Christie's will sell the Collection of Arthur & Charlotte Vershbow - one of the most celebrated American book collections - over four auctions in New York, with Francisco Goya's La Tauromaquia to lead the first sale on April 9.
The first edition copy (1816) is expected to sell for $400,000-600,000, as the rarest of the Spanish painter's four main intaglio series.
Depicting the imagery and emotion of a Spanish bullfight, the portfolio is one of just three known to have a title page and table with variant titles, as well as the prints in a different order from the norm and the printed plate-numbers scratched and altered.
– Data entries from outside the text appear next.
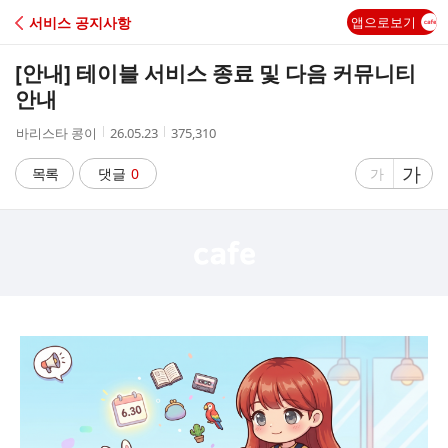
C
서비스 공지사항
앱으로보기
A
[안내] 테이블 서비스 종료 및 다음 커뮤니티
F
안내
작
작
조
바리스타 콩이
26.05.23
375,310
E
성
성
회
자
시
수
글
가
글
목록
댓글
0
가
간
자
자
크
크
기
기
크
작
게
게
These features make it all the more desirable.
Also appearing on April 9 will be Goya's other print album, Los Caprichos, a critique of Spanish society that was swiftly withdrawn after its release in 1799, a move that Goya would later state was due to the Spanish Inquisition.
More of Goya's print albums will be seen as Part Four of the collection crosses the block at Christie's in October 2013. Further offerings from the Vershbow Collection will be sold on April 10.
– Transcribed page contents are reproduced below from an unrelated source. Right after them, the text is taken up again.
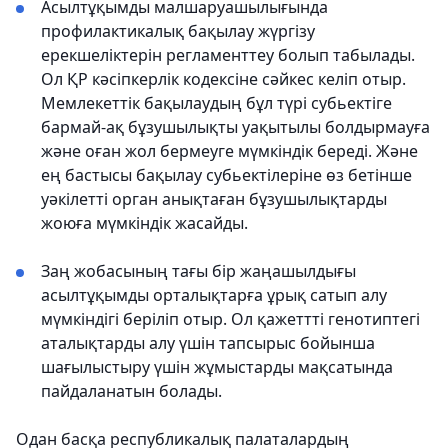
Асылтұқымды малшаруашылығында
профилактикалық бақылау жүргізу
ерекшеліктерін регламенттеу болып табылады.
Ол ҚР кәсіпкерлік кодексіне сәйкес келіп отыр.
Мемлекеттік бақылаудың бұл түрі субьектіге
бармай-ақ бұзушылықты уақытылы болдырмауға
және оған жол бермеуге мүмкіндік береді. Және
ең бастысы бақылау субьектілеріне өз бетінше
уәкілетті орган анықтаған бұзушылықтарды
жоюға мүмкіндік жасайды.
Заң жобасының тағы бір жаңашылдығы
асылтұқымды орталықтарға ұрық сатып алу
мүмкіндігі беріліп отыр. Ол қажеттті генотиптегі
аталықтарды алу үшін тапсырыс бойынша
шағылыстыру үшін жұмыстарды мақсатында
пайдаланатын болады.
Одан басқа республикалық палаталардың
In September 2012, one of Goya's masterpieces, Lot and his Daughters, sold with a 248.4% increase on estimate at $2.8m. It is the most important of only 10 major Goya works to have appeared on the market in the past 20 years.
Also starring in the sale is the 500-year-old Book of Hours inscribed by Henry VIII, which will sell with a $300,000-400,000 estimate. The book is superbly printed and coloured, and was given by the king to his cousin, with the inscription: "I pray you pray for me your loving cousin Henry R".
As Christie's correctly states, while manuscripts that belonged to Henry VIII are found in various American and European libraries, they are extremely rare in private hands.